__REQUIREMENT__
Reproduce verbatim the lines of the data that follow, beginning with the line containing "Pourquoi choisir des bijoux faits main" and continuing through the line containing "une quête croissante", with both of those lines included.

Saved entries:
• • • • • • •

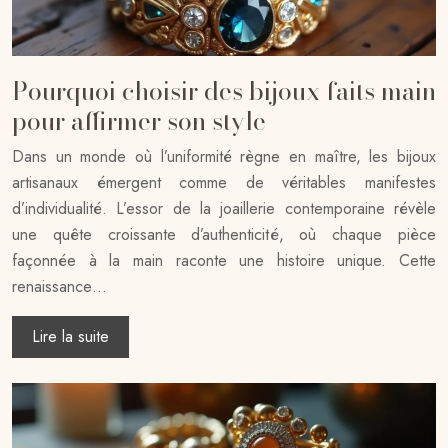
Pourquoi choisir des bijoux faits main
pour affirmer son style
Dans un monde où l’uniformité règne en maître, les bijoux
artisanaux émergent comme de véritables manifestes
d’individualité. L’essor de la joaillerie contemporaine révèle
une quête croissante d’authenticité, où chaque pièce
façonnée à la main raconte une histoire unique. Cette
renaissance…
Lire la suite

• • • • • • •

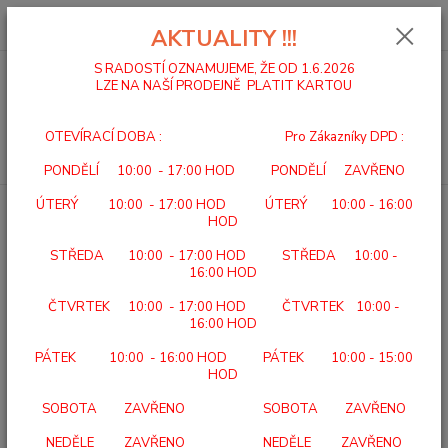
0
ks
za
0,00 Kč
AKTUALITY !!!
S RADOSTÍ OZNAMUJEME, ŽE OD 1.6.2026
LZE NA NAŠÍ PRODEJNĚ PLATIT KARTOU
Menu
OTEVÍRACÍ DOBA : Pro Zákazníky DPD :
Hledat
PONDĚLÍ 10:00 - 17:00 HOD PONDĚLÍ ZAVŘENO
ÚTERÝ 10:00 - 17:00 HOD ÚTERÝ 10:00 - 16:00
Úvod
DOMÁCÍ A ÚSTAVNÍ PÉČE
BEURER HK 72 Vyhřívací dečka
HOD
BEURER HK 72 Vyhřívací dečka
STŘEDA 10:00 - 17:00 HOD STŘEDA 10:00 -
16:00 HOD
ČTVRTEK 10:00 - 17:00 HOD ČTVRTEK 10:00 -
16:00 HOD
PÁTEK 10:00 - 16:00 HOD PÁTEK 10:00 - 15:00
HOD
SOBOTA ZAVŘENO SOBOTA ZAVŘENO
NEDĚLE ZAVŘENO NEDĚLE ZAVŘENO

• • • • • • •

__REPLY__
Pourquoi choisir des bijoux faits main
pour affirmer son style
Dans un monde où l’uniformité règne en maître, les bijoux
artisanaux émergent comme de véritables manifestes
d’individualité. L’essor de la joaillerie contemporaine révèle
une quête croissante d’authenticité, où chaque pièce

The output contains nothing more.